Dielectric relaxation and optical modulation in PVC/TPU-BaSnO3/Sn2O3 nanocomposites for enhanced energy storage and optoelectronic performance

Abstract

This work involves the fabrication and comprehensive characterization of flexible polyvinyl chloride (PVC)/thermoplastic polyurethane (TPU)/BaSnO₃/Sn₂O₃ (BSO/SO) nanocomposites, with a focus on optimizing their structural, dielectric relaxation, and optical properties for energy storage and optoelectronic applications, and they were synthesized by co-precipitation and drop-casting procedures. The distinctive systems were examined using XRD, FTIR, HRTEM, and FESEM techniques, including the structural integrity of blends and nanocomposites. A BaSnO₃/Sn₂O₃ (BSO/SO) nanocomposite has been effectively integrated into the PVC/TPU blend, as demonstrated by microstructural characterization using XRD, EDX, and ATR-FTIR tools. Supplementation with nanoparticles elevated the crystallinity, improved interfacial contact, and optimized the filler distribution.
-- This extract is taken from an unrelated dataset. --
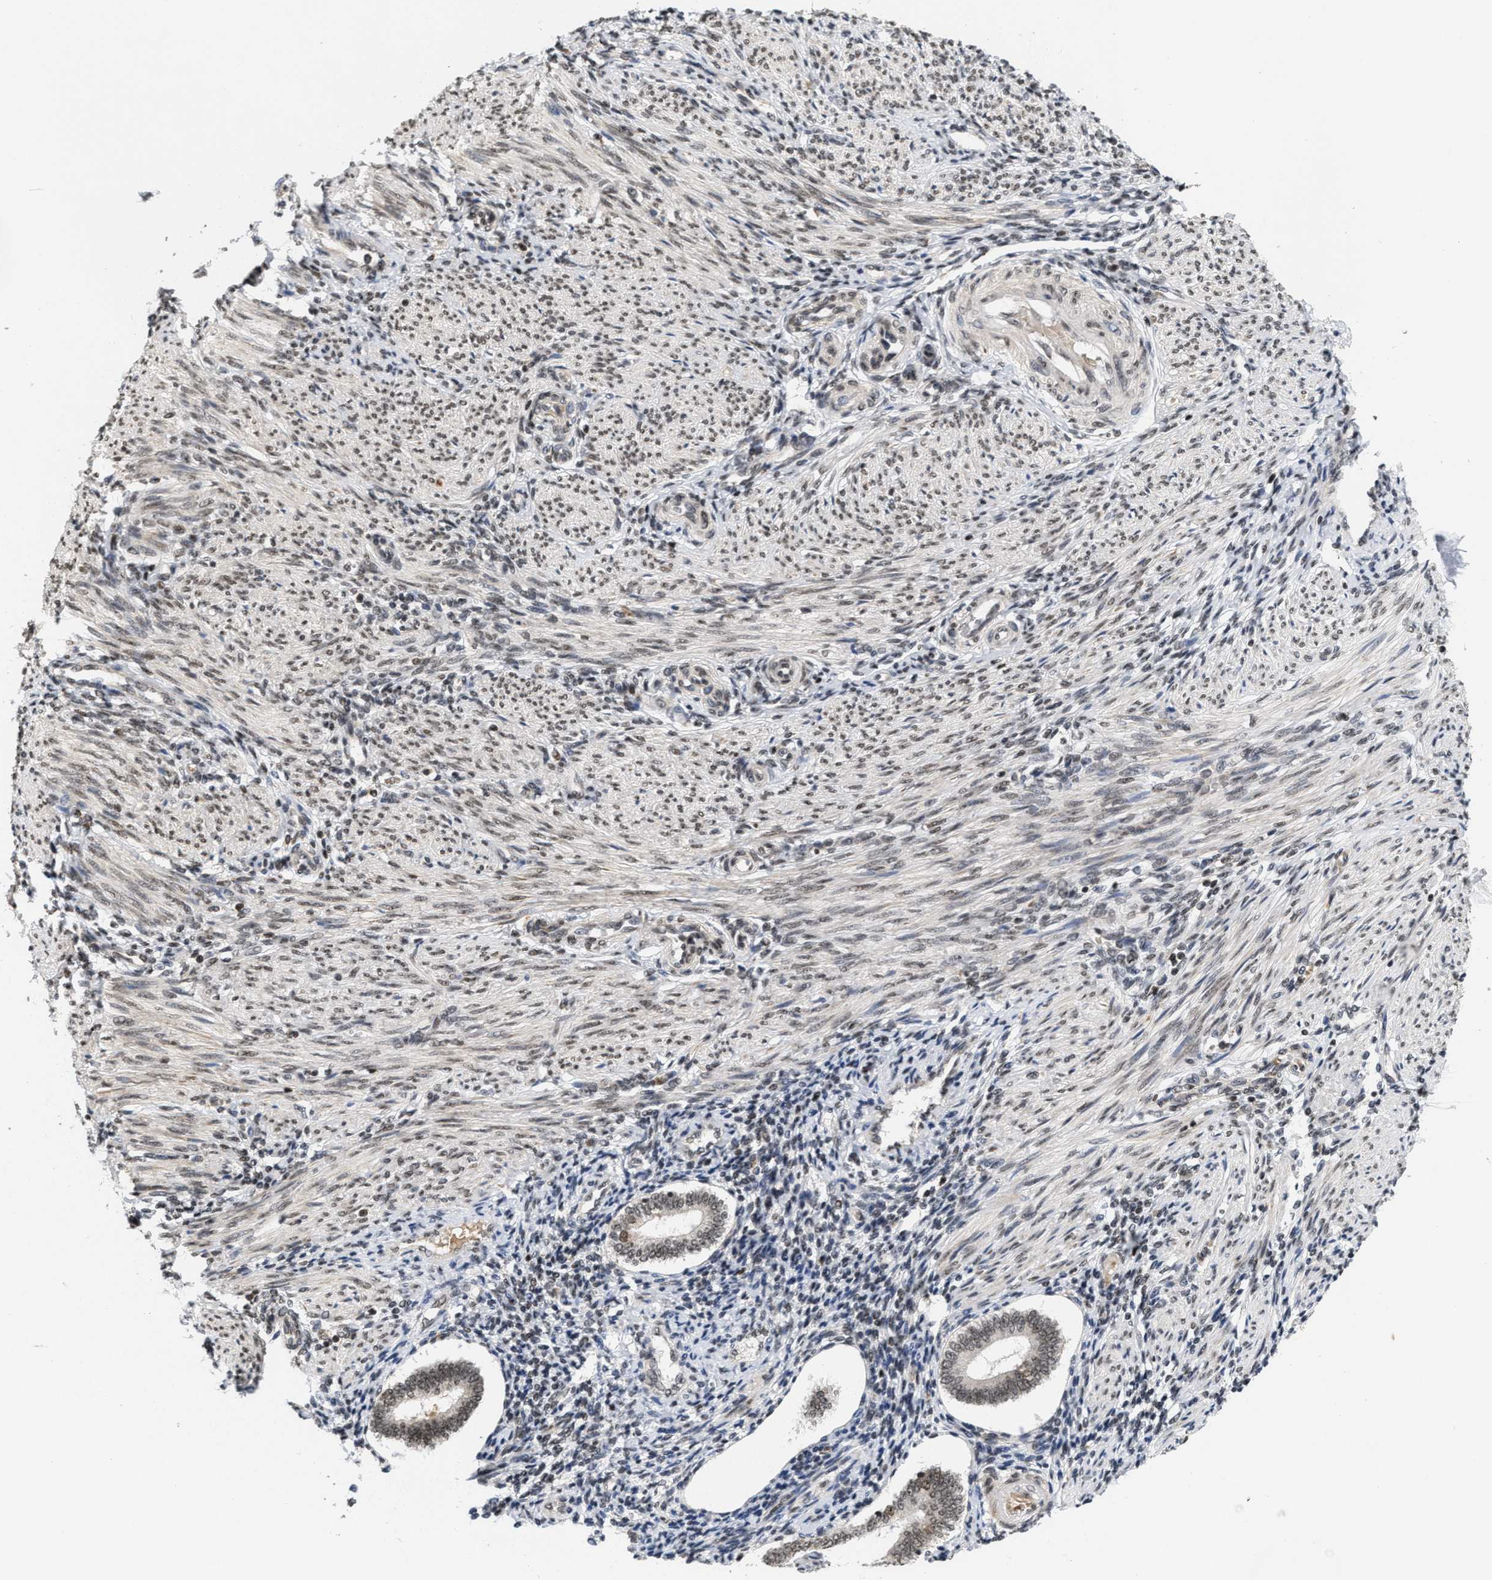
{"staining": {"intensity": "weak", "quantity": ">75%", "location": "nuclear"}, "tissue": "endometrium", "cell_type": "Cells in endometrial stroma", "image_type": "normal", "snomed": [{"axis": "morphology", "description": "Normal tissue, NOS"}, {"axis": "topography", "description": "Endometrium"}], "caption": "Cells in endometrial stroma show low levels of weak nuclear staining in about >75% of cells in benign human endometrium.", "gene": "ANKRD6", "patient": {"sex": "female", "age": 42}}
The incorporation of BSO-SO nanofiller notably modifies the dielectric relaxation characteristics of PVC/TPU blends via mechanisms that include interfacial polarization, limited polymer mobility, and improved charge carrier dynamics, demonstrating a dielectric constant of 120, a twelvefold increase at higher concentrations of nanofiller at low frequencies. The amount of nanofiller in the PVC/TPU-BSO-SO composites greatly influences how they transmit and reflect light, improving their clarity, ability to block UV rays, and flexibility in terms of the optical properties. Pronounced reductions of the direct and indirect optical band gaps are seen. The changes in band gaps might be due to more disorder, changes in crystal structure, and the possible clumping of nanoparticles. The resulting nanocomposites combine flexibility with tunable dielectric and optical properties, positioning them as strong candidates for use in flexible energy storage, UV blocking, and optoelectronic applications.